(Source records)
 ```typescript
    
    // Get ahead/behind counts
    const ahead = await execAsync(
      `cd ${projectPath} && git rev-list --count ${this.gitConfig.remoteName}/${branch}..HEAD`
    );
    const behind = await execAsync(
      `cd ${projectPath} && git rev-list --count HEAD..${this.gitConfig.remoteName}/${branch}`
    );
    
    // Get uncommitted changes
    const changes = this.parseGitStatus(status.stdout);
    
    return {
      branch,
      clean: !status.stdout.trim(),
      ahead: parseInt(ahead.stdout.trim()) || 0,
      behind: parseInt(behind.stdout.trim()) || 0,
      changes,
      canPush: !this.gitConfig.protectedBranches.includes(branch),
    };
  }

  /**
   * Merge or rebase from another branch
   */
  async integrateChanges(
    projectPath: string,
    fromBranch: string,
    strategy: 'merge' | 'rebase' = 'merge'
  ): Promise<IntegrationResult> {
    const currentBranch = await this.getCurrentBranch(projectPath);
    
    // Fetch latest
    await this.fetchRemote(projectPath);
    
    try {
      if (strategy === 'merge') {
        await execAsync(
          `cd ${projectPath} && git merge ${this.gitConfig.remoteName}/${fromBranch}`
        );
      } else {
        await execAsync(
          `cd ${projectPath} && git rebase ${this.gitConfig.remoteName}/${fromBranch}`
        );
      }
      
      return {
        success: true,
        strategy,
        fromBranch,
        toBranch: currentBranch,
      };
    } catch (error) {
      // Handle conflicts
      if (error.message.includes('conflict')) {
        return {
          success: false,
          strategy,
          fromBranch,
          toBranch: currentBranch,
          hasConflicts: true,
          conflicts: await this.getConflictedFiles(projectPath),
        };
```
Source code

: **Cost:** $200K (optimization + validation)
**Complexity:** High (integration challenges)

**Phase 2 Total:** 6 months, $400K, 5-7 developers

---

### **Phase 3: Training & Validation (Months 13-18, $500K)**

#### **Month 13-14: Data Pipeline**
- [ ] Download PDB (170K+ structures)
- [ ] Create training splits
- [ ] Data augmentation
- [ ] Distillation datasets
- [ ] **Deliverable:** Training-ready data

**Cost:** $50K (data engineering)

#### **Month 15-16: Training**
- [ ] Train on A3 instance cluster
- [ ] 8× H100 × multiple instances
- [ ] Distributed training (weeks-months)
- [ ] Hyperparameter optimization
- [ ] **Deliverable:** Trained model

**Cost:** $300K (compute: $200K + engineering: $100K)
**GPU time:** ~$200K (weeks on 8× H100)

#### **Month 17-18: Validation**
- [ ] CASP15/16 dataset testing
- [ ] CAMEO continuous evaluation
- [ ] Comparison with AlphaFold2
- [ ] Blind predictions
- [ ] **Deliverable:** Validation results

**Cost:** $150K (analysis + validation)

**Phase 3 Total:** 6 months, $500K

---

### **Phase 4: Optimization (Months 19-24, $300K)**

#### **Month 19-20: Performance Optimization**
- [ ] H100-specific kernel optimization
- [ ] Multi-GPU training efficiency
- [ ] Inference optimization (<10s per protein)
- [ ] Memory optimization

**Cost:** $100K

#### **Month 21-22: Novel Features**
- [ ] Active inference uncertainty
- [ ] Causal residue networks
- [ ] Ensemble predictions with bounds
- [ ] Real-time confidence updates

_TRY IT_
Give all of the entries again, exactly.

_ANSWER SPACE_
 ```typescript
    
    // Get ahead/behind counts
    const ahead = await execAsync(
      `cd ${projectPath} && git rev-list --count ${this.gitConfig.remoteName}/${branch}..HEAD`
    );
    const behind = await execAsync(
      `cd ${projectPath} && git rev-list --count HEAD..${this.gitConfig.remoteName}/${branch}`
    );
    
    // Get uncommitted changes
    const changes = this.parseGitStatus(status.stdout);
    
    return {
      branch,
      clean: !status.stdout.trim(),
      ahead: parseInt(ahead.stdout.trim()) || 0,
      behind: parseInt(behind.stdout.trim()) || 0,
      changes,
      canPush: !this.gitConfig.protectedBranches.includes(branch),
    };
  }

  /**
   * Merge or rebase from another branch
   */
  async integrateChanges(
    projectPath: string,
    fromBranch: string,
    strategy: 'merge' | 'rebase' = 'merge'
  ): Promise<IntegrationResult> {
    const currentBranch = await this.getCurrentBranch(projectPath);
    
    // Fetch latest
    await this.fetchRemote(projectPath);
    
    try {
      if (strategy === 'merge') {
        await execAsync(
          `cd ${projectPath} && git merge ${this.gitConfig.remoteName}/${fromBranch}`
        );
      } else {
        await execAsync(
          `cd ${projectPath} && git rebase ${this.gitConfig.remoteName}/${fromBranch}`
        );
      }
      
      return {
        success: true,
        strategy,
        fromBranch,
        toBranch: currentBranch,
      };
    } catch (error) {
      // Handle conflicts
      if (error.message.includes('conflict')) {
        return {
          success: false,
          strategy,
          fromBranch,
          toBranch: currentBranch,
          hasConflicts: true,
          conflicts: await this.getConflictedFiles(projectPath),
        };
```
Source code

: **Cost:** $200K (optimization + validation)
**Complexity:** High (integration challenges)

**Phase 2 Total:** 6 months, $400K, 5-7 developers

---

### **Phase 3: Training & Validation (Months 13-18, $500K)**

#### **Month 13-14: Data Pipeline**
- [ ] Download PDB (170K+ structures)
- [ ] Create training splits
- [ ] Data augmentation
- [ ] Distillation datasets
- [ ] **Deliverable:** Training-ready data

**Cost:** $50K (data engineering)

#### **Month 15-16: Training**
- [ ] Train on A3 instance cluster
- [ ] 8× H100 × multiple instances
- [ ] Distributed training (weeks-months)
- [ ] Hyperparameter optimization
- [ ] **Deliverable:** Trained model

**Cost:** $300K (compute: $200K + engineering: $100K)
**GPU time:** ~$200K (weeks on 8× H100)

#### **Month 17-18: Validation**
- [ ] CASP15/16 dataset testing
- [ ] CAMEO continuous evaluation
- [ ] Comparison with AlphaFold2
- [ ] Blind predictions
- [ ] **Deliverable:** Validation results

**Cost:** $150K (analysis + validation)

**Phase 3 Total:** 6 months, $500K

---

### **Phase 4: Optimization (Months 19-24, $300K)**

#### **Month 19-20: Performance Optimization**
- [ ] H100-specific kernel optimization
- [ ] Multi-GPU training efficiency
- [ ] Inference optimization (<10s per protein)
- [ ] Memory optimization

**Cost:** $100K

#### **Month 21-22: Novel Features**
- [ ] Active inference uncertainty
- [ ] Causal residue networks
- [ ] Ensemble predictions with bounds
- [ ] Real-time confidence updates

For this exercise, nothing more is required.